Where a picture appears in the data below, exclude it; restate everything else word for word.

**Recorded information:**
=====

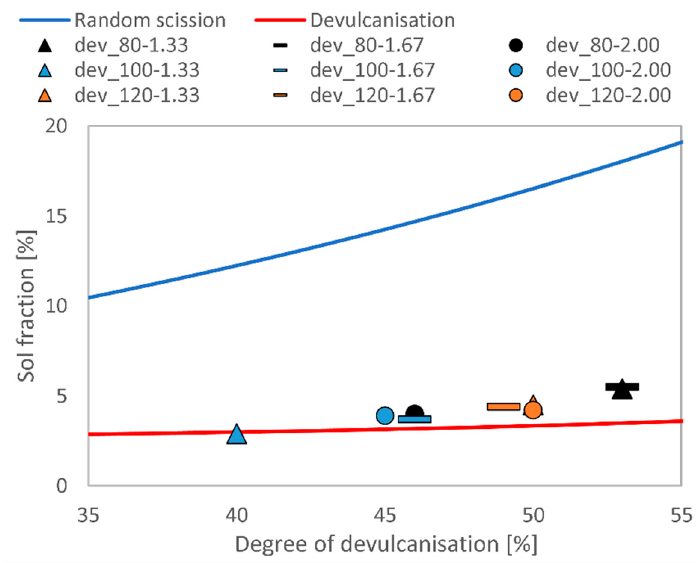
Figure 2. Horikx’s plot for the devulcanisates.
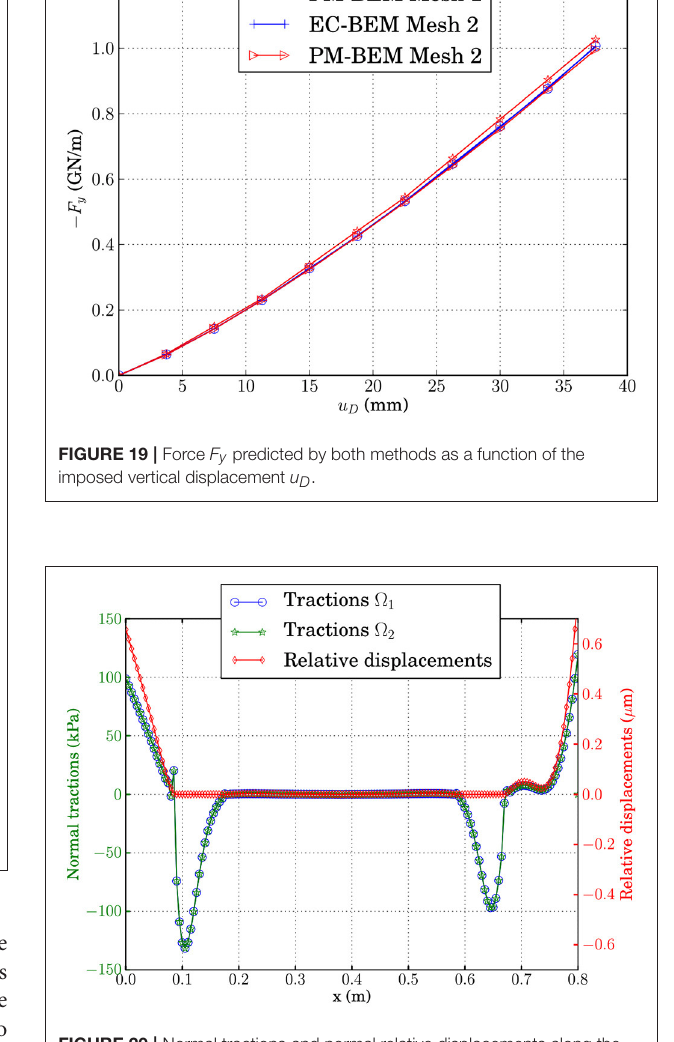
FIGURE 20 | Normal tractions and normal relative displacements along the potential contact zone in the example of Figure 9 with the adhesive elastic contact computed by EC-BEM, and with u D = 0.035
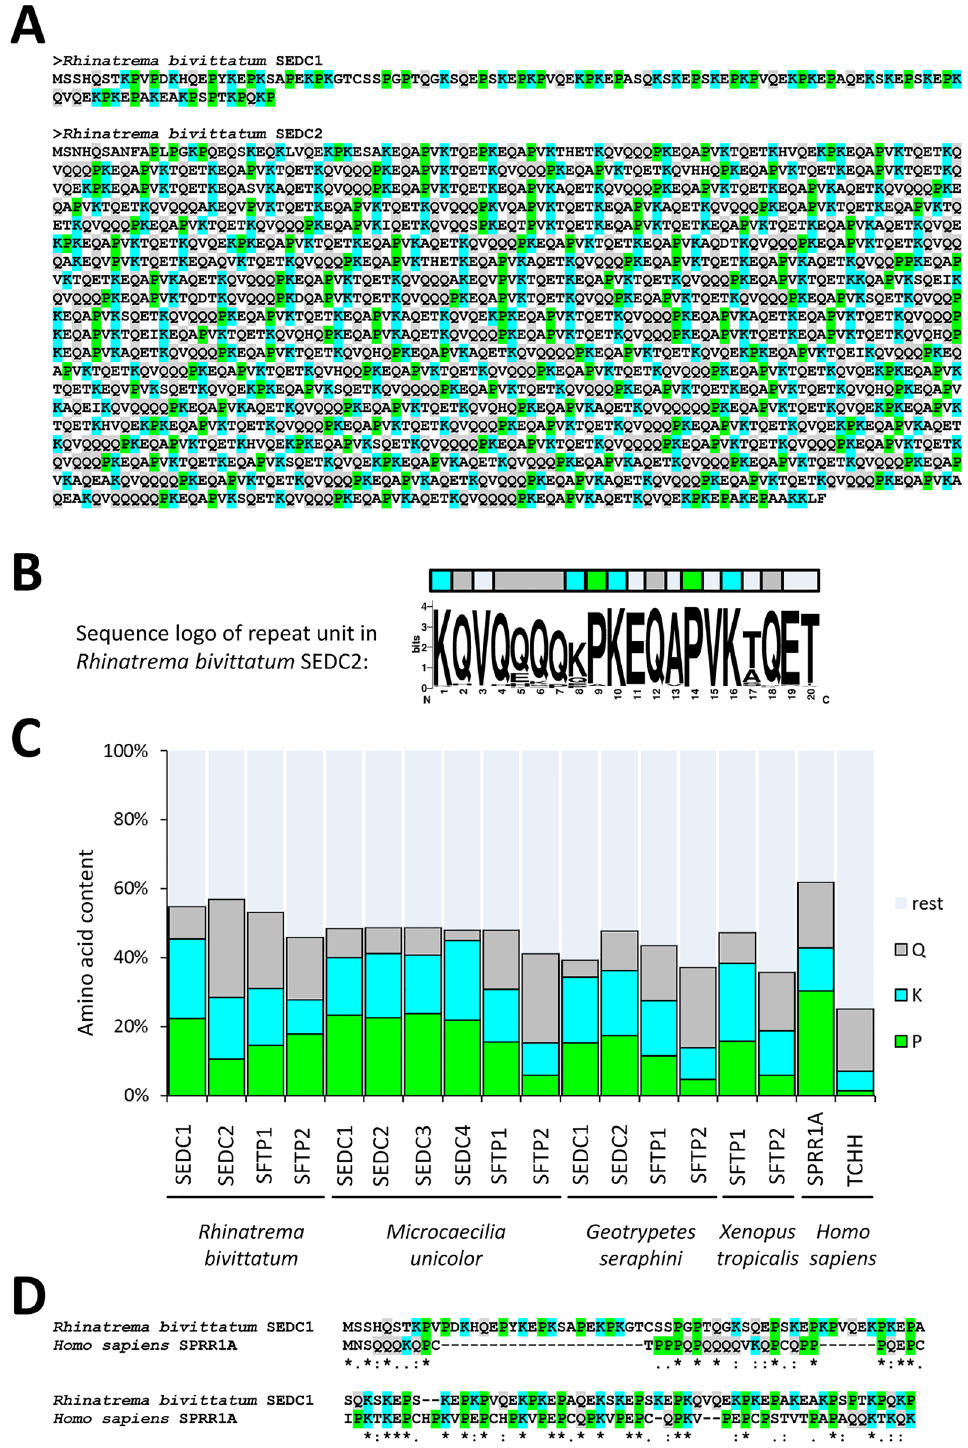
Figure 3. Amino acid sequences of caecilian EDC proteins are rich in glutamine, lysine and proline. ( A ) Amino acid sequences of Rhinatrema bivittatum SEDC proteins. ( B ) Sequence logo of the repeat unit in Rhinatrema bivittatum SEDC2 based on the alignment of repeats shown in Supplementary Fig. S2. ( C ) Amino acid contents of EDC proteins of caecilians and Xenopus tropicalis . For comparison, the values for two human EDC proteins (SPRR1A, an SEDC protein, GenBank accession NP_001186757.1, and trichohyalin, TCHH, an SFTP, GenBank accession number NP_009044.2) are shown on the right. ( D ) Amino acid sequence alignment of Rhinatrema bivittatum SEDC1 and human SPRR1A. Glutamine, lysine and proline residues are highlighted by grey, blue and green shading,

=====

**Written solution:**
Figure 2. Horikx’s plot for the devulcanisates.
FIGURE 20 | Normal tractions and normal relative displacements along the potential contact zone in the example of Figure 9 with the adhesive elastic contact computed by EC-BEM, and with u D = 0.035
Figure 3. Amino acid sequences of caecilian EDC proteins are rich in glutamine, lysine and proline. ( A ) Amino acid sequences of Rhinatrema bivittatum SEDC proteins. ( B ) Sequence logo of the repeat unit in Rhinatrema bivittatum SEDC2 based on the alignment of repeats shown in Supplementary Fig. S2. ( C ) Amino acid contents of EDC proteins of caecilians and Xenopus tropicalis . For comparison, the values for two human EDC proteins (SPRR1A, an SEDC protein, GenBank accession NP_001186757.1, and trichohyalin, TCHH, an SFTP, GenBank accession number NP_009044.2) are shown on the right. ( D ) Amino acid sequence alignment of Rhinatrema bivittatum SEDC1 and human SPRR1A. Glutamine, lysine and proline residues are highlighted by grey, blue and green shading,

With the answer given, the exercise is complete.